Aynı zamanda yabancı sermaye çıkmaya başladı, iş adamlarımız merkezden yurt dışına taşınmaya başladı. Böyle olduğu müddetçe biz bir süre kendimizi doğrultamayacağız Türkiye olarak. Bunun da tek bir çaresi var; hukuk, hukukun üstünlüğü, herkesin adaletine güvendiği bir yargı. Sonuç ortada. Ben, öncelikle kayyum atanmamasına sevindim. Çünkü yapılan uygulamara bakılırsa o yönde de bir çalışma var gibiydi.
Bu hükümet, ‘adalet reformu yapıyoruz’ diye kaç kez tutuklu yargılamanın esas olmaması gerektiğini, istisna olması gerektiğini söylemesine rağmen ağzına açan herkesi hapse attırır konuma geldi.
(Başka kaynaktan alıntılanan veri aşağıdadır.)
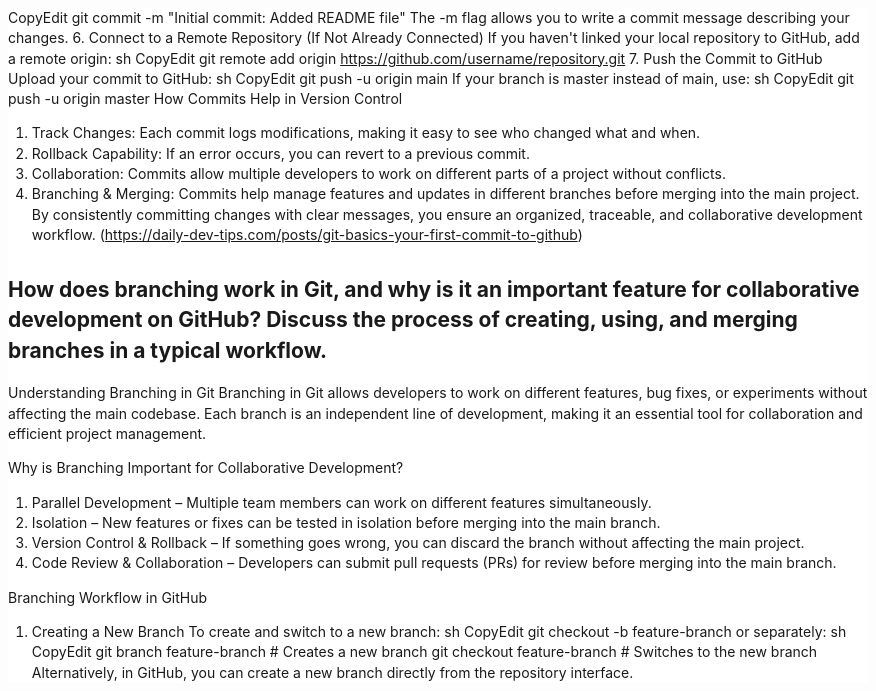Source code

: CopyEdit
git commit -m "Initial commit: Added README file"
The -m flag allows you to write a commit message describing your changes.
6. Connect to a Remote Repository (If Not Already Connected)
If you haven't linked your local repository to GitHub, add a remote origin:
sh
CopyEdit
git remote add origin https://github.com/username/repository.git
7. Push the Commit to GitHub
Upload your commit to GitHub:
sh
CopyEdit
git push -u origin main
If your branch is master instead of main, use:
sh
CopyEdit
git push -u origin master
How Commits Help in Version Control
1.	Track Changes: Each commit logs modifications, making it easy to see who changed what and when.
2.	Rollback Capability: If an error occurs, you can revert to a previous commit.
3.	Collaboration: Commits allow multiple developers to work on different parts of a project without conflicts.
4.	Branching & Merging: Commits help manage features and updates in different branches before merging into the main project.
By consistently committing changes with clear messages, you ensure an organized, traceable, and collaborative development workflow.
(https://daily-dev-tips.com/posts/git-basics-your-first-commit-to-github)

## How does branching work in Git, and why is it an important feature for collaborative development on GitHub? Discuss the process of creating, using, and merging branches in a typical workflow.
Understanding Branching in Git
Branching in Git allows developers to work on different features, bug fixes, or experiments without affecting the main codebase. Each branch is an independent line of development, making it an essential tool for collaboration and efficient project management.

Why is Branching Important for Collaborative Development?
1.	Parallel Development – Multiple team members can work on different features simultaneously.
2.	Isolation – New features or fixes can be tested in isolation before merging into the main branch.
3.	Version Control & Rollback – If something goes wrong, you can discard the branch without affecting the main project.
4.	Code Review & Collaboration – Developers can submit pull requests (PRs) for review before merging into the main branch.
   
Branching Workflow in GitHub
1. Creating a New Branch
To create and switch to a new branch:
sh
CopyEdit
git checkout -b feature-branch
or separately:
sh
CopyEdit
git branch feature-branch  # Creates a new branch
git checkout feature-branch  # Switches to the new branch
Alternatively, in GitHub, you can create a new branch directly from the repository interface.
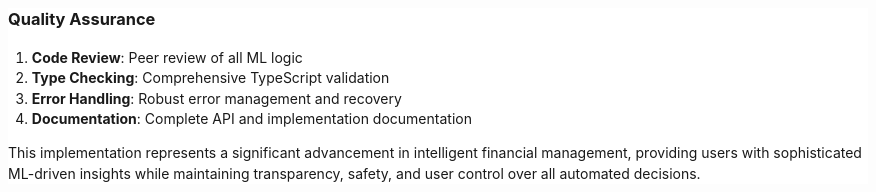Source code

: ### Quality Assurance

1. **Code Review**: Peer review of all ML logic
2. **Type Checking**: Comprehensive TypeScript validation
3. **Error Handling**: Robust error management and recovery
4. **Documentation**: Complete API and implementation documentation

This implementation represents a significant advancement in intelligent financial management, providing users with sophisticated ML-driven insights while maintaining transparency, safety, and user control over all automated decisions.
Örneğin, Halk TV’nin yöneticisi 28 gün yattıktan sonra beraat etti. Bu 28 günü hiçbir şekilde parayla, pulla telafi edemezsiniz. Tutukluluk, çok özel durumlarda başvurulması gereken bir konudur. Bu da ihlal edilmiştir. Umuyorum, itirazla tutukluluk ortadan kalkar ve Ekrem Başkan işinin başına döner.''
"Gerçekten tarafsız, bağımsız davranacak bir yargı sisteminin kurulması lazım"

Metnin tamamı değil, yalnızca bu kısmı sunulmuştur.